Apesar a deficiente indicação e concretização será possível, ainda que com esforço acrescido, analisar todos os meios de prova susceptíveis de fundamentar a pretensão do recorrente.

Na motivação do seu recurso, o arguido António S... considerou incorrectamente julgada toda a matéria constante dos pontos 6 a 11 do elenco dos factos provados da sentença recorrida, com fundamento em segmentos das declarações do próprio arguido recorrente, dos co-arguidos Manuel S..., Joaquim L..., Lino P... e dos depoimentos das testemunhas Jacinto A..., António F..., José C..., Eduardo M..., que transcreve ao longo da motivação.

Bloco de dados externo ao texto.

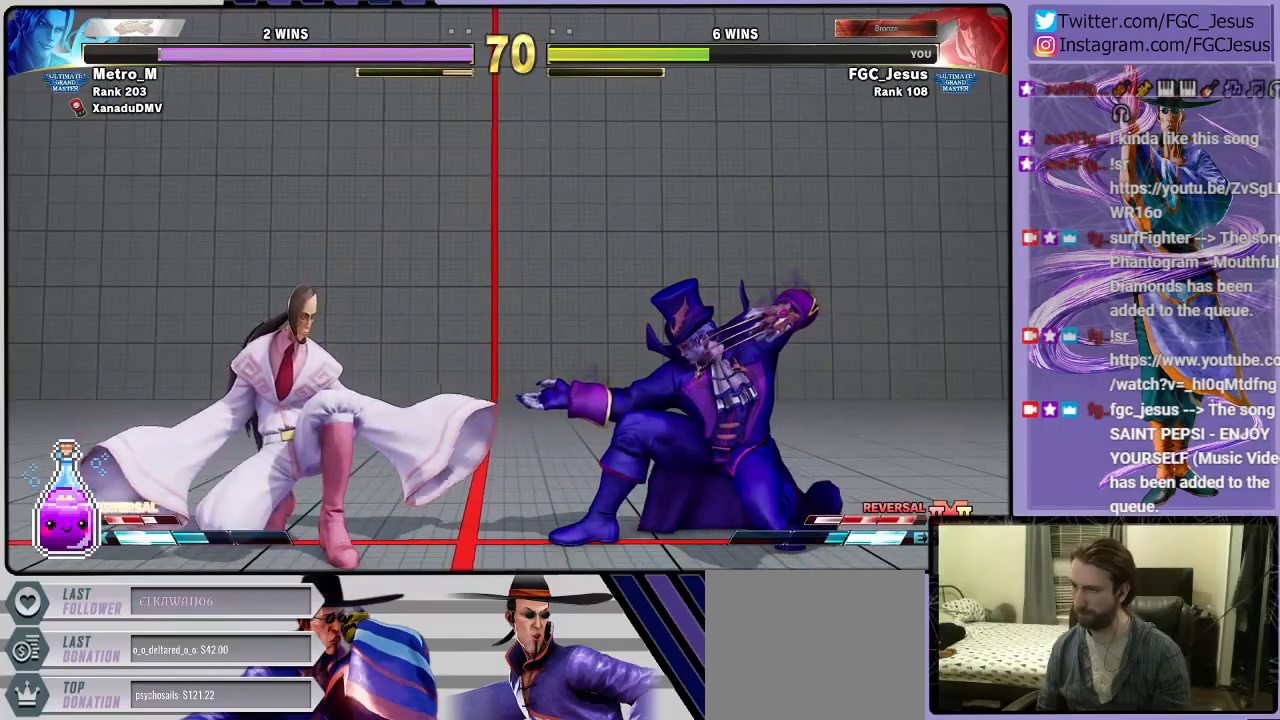
{"buttons": ["DPAD_DOWN", "DPAD_LEFT"], "left_stick": "center", "right_stick": "center", "events": [[267, "DPAD_LEFT", "down"], [301, "L1", "down"], [401, "L1", "up"]]}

Haverá aqui que distinguir: os segmentos do elenco da “matéria de facto provada” que o arguido contesta são, por um lado, os relativos ao funcionamento concreto do jogo (de resultado aleatório) e, por outro, quanto ao conhecimento da ilicitude da conduta, traduzido na circunstância de o arguido saber (ou não) que o jogo da lerpa é considerado um jogo de fortuna ou azar . Ora, nesta ultima dimensão a apreciação do recurso está indissoluvelmente ligada com a apreciação de direito : sem se saber dos elementos objectivos referentes às características e ao enquadramento legal do tipo de jogo aqui em causa, a partir da subsunção dos restantes factos materiais provados nas atinentes disposições da Lei do Jogo e assim se determinar a ilicitude de quem retira proventos do jogo ou participa no jogo, não faz sentido preocuparmo-nos em questionar se o arguido tinha conhecimento claro e esclarecido de que o jogo era um “jogo de fortuna ou azar.

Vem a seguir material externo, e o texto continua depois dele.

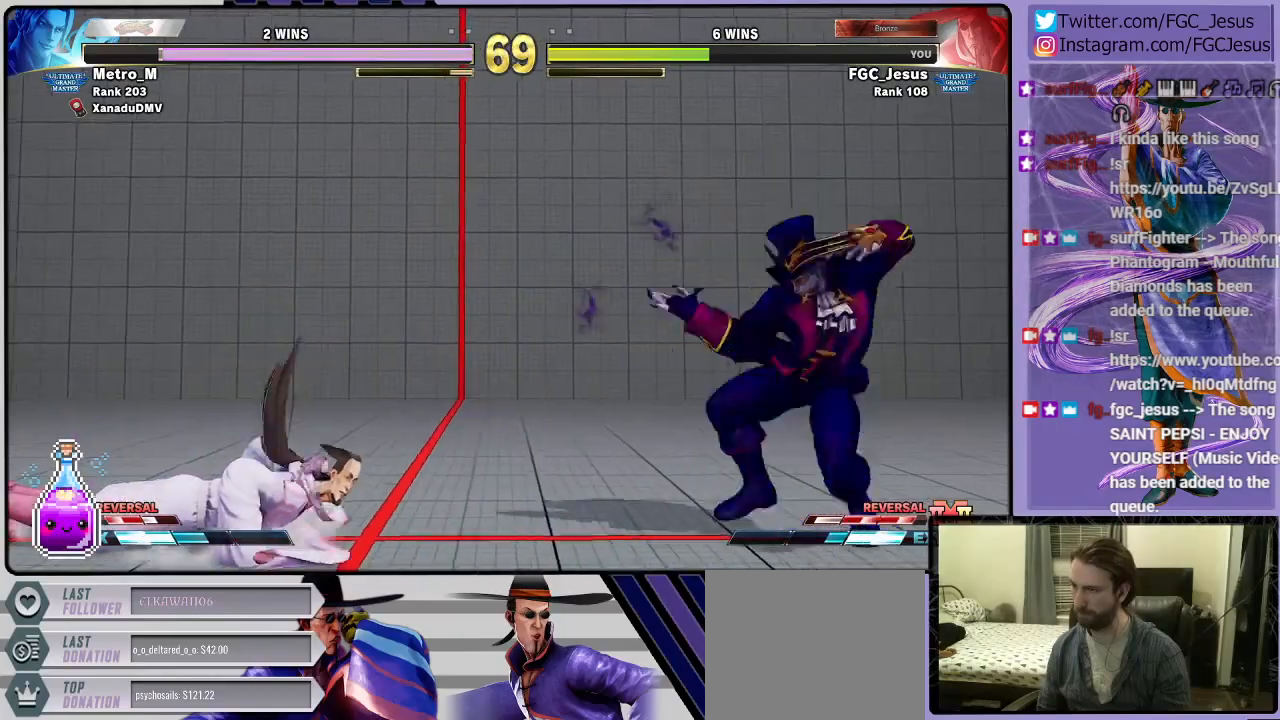
{"buttons": ["DPAD_DOWN"], "left_stick": "center", "right_stick": "center"}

Em conformidade com o exposto, limitaremos a análise neste momento ao teor do ponto 6 da matéria de facto provada, sem prejuízo de retomarmos a apreciação, quanto ao circunstancialismo constante dos restantes pontos da matéria de facto impugnada, se for necessário.

9. Segundo se enuncia na sentença recorrida, a prova dos factos constantes dos pontos 5 e 6 resultou das declarações dos arguidos António S... (afirmando alem do mais que “o jogo da lerpa é um jogo de pura sorte”), Manuel F..., Lino P... e Joaquim L... (“unanimemente afirmaram que tal jogo se desenvolve como descrito na acusação e depende da sorte”). Consta ainda da motivação do juízo probatório que o tribunal não aceitou os elementos que em sentido inverso foram afirmados na audiência pelo arguido Manuel S... e pela testemunha António F... porque “uma tal versão é refutada pela própria natureza e forma como se desenvolve o jogo”, notando que se fosse importante a sabedoria, o resultado do jogo não traduziria no caso a especial competência e saber dos especialistas.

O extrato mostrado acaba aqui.